The 2010s have about as many female-fronted synthpop acts as the early 1990s had alt-rock acts. A few of them, like Icona Pop, win the music-blog lottery and get big, but for every massive act are five more as good. You can spend days, 24 hours straight, listening and discovering and rating, and you'd still only have heard maybe 50%.

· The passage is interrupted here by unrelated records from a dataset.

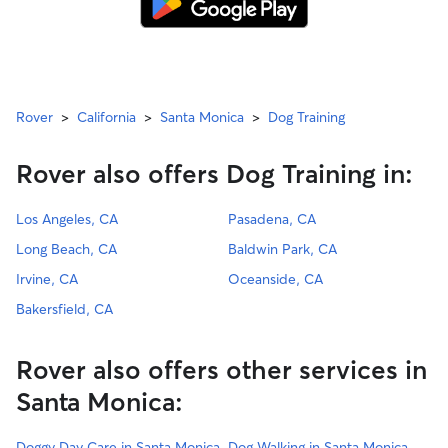
Rover
>
California
>
Santa Monica
>
Dog Training
Rover also offers Dog Training in:
Los Angeles, CA
Pasadena, CA
Long Beach, CA
Baldwin Park, CA
Irvine, CA
Oceanside, CA
Bakersfield, CA
Rover also offers other services in
Santa Monica:
Doggy Day Care in Santa Monica
Dog Walking in Santa Monica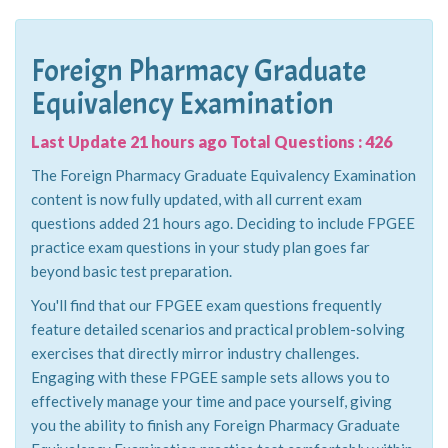
Foreign Pharmacy Graduate
Equivalency Examination
Last Update 21 hours ago Total Questions : 426
The Foreign Pharmacy Graduate Equivalency Examination
content is now fully updated, with all current exam
questions added 21 hours ago. Deciding to include FPGEE
practice exam questions in your study plan goes far
beyond basic test preparation.
You'll find that our FPGEE exam questions frequently
feature detailed scenarios and practical problem-solving
exercises that directly mirror industry challenges.
Engaging with these FPGEE sample sets allows you to
effectively manage your time and pace yourself, giving
you the ability to finish any Foreign Pharmacy Graduate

Here's one we don't think should slip through the cracks. Cinnamon Girl is Danish/English artist Camilla Roholm. She sounds, from time to time, like Amanda Palmer without the gimmicks or Madonna without everything that happened post-"Holiday." The track's that way, too, one of the few supposedly '80s-inspired tracks that actually sounds like it could've been released by actual '80s musicians, not kids with lots of neon, synths and spare time. And since this is the earworm edition, listen to this a couple times and you'll be singing about devils enough to be a one-person Florence Welch song.

(h/t: The Guardian)


The White Queen from Alice in Wonderland said she believes six impossible things before breakfast. We're music writers, so "breakfast" is kind of a variable thing for us (cherry donut holes and coffee totally count), but whatever and whenever it may be, we've probably listened to six things before it. Some of it's part of the general music-news cycle, which you can read all about on this very site.

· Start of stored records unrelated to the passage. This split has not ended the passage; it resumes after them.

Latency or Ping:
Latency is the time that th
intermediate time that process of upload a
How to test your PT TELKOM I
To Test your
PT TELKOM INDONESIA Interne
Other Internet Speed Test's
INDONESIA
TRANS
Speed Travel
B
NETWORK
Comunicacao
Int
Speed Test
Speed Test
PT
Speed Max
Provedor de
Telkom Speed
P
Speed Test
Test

And some of it, somehow, is music we seek out on our own--Googling bands, trawling through side projects, seeing what artists did before or afterward, searching for great stuff. One particularly reliable source of great stuff is Swedish band Cat5, which practically calls for a spreadsheet to keep track of all the side projects. (Checking my notes quickly: Christina Roos, Light Bulb Project, Otur. Google all those names. No, really: Google them.)

Then there's Hanna Göranson, who goes by Hanna; she's got an EP out, and it's great. The press copy for this makes a lot of how it's inspired by the likes of Prince, Beach House and the Dirty Projectors, which is pretty good press copy in the sense that it'll entice a lot of people but not the only enticing thing about "Lioness." The earworm here isn't any lyric but the groove, funky and breathy and relentless enough to carry the track on its own. If it's a lyric you want, though, then "I used to be an alleycat / but now I'm a lioness" makes a fine mantra, one you can strut to. Conveniently, the track is very good for strutting.

That lioness sound, by the way? Stock sample. I heard it first in one of those _____ Trail games. This means we can and will place "Lioness" next to "Are You That Somebody?" in the grand pantheon of Stock Sound Songs. (Suggestions welcome. If you give us good ones, there could be a playlist forthcoming.)